WHAT THIS TASK INVOLVES: Reproduce every one of the following lines verbatim, keeping all characters, indentation, heading markers, and URLs unchanged.

◆ ◆ ◆ ◆ ◆ ◆ ◆

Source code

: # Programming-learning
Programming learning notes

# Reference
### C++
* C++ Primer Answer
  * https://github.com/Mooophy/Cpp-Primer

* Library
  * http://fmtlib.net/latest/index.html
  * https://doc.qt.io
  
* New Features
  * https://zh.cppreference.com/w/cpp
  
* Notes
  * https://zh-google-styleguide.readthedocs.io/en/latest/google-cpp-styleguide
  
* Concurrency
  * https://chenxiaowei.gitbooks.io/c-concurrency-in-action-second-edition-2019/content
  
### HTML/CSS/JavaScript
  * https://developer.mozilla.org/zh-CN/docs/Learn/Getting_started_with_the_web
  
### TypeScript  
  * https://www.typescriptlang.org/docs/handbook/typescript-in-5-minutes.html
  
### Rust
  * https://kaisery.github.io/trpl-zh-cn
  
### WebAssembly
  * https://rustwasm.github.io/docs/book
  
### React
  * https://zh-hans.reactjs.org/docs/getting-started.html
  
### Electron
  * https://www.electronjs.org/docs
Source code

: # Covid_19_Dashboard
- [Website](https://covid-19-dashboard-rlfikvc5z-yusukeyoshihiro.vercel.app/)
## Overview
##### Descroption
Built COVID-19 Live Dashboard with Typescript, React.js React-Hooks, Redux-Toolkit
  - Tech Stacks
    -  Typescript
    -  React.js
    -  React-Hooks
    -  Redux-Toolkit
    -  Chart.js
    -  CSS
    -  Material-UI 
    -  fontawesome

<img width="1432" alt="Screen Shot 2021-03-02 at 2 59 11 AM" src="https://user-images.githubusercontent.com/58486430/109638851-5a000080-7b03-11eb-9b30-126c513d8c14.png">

◆ ◆ ◆ ◆ ◆ ◆ ◆

ANSWER TO THE EXERCISE:
Source code

: # Programming-learning
Programming learning notes

# Reference
### C++
* C++ Primer Answer
  * https://github.com/Mooophy/Cpp-Primer

* Library
  * http://fmtlib.net/latest/index.html
  * https://doc.qt.io
  
* New Features
  * https://zh.cppreference.com/w/cpp
  
* Notes
  * https://zh-google-styleguide.readthedocs.io/en/latest/google-cpp-styleguide
  
* Concurrency
  * https://chenxiaowei.gitbooks.io/c-concurrency-in-action-second-edition-2019/content
  
### HTML/CSS/JavaScript
  * https://developer.mozilla.org/zh-CN/docs/Learn/Getting_started_with_the_web
  
### TypeScript  
  * https://www.typescriptlang.org/docs/handbook/typescript-in-5-minutes.html
  
### Rust
  * https://kaisery.github.io/trpl-zh-cn
  
### WebAssembly
  * https://rustwasm.github.io/docs/book
  
### React
  * https://zh-hans.reactjs.org/docs/getting-started.html
  
### Electron
  * https://www.electronjs.org/docs
Source code

: # Covid_19_Dashboard
- [Website](https://covid-19-dashboard-rlfikvc5z-yusukeyoshihiro.vercel.app/)
## Overview
##### Descroption
Built COVID-19 Live Dashboard with Typescript, React.js React-Hooks, Redux-Toolkit
  - Tech Stacks
    -  Typescript
    -  React.js
    -  React-Hooks
    -  Redux-Toolkit
    -  Chart.js
    -  CSS
    -  Material-UI 
    -  fontawesome

<img width="1432" alt="Screen Shot 2021-03-02 at 2 59 11 AM" src="https://user-images.githubusercontent.com/58486430/109638851-5a000080-7b03-11eb-9b30-126c513d8c14.png">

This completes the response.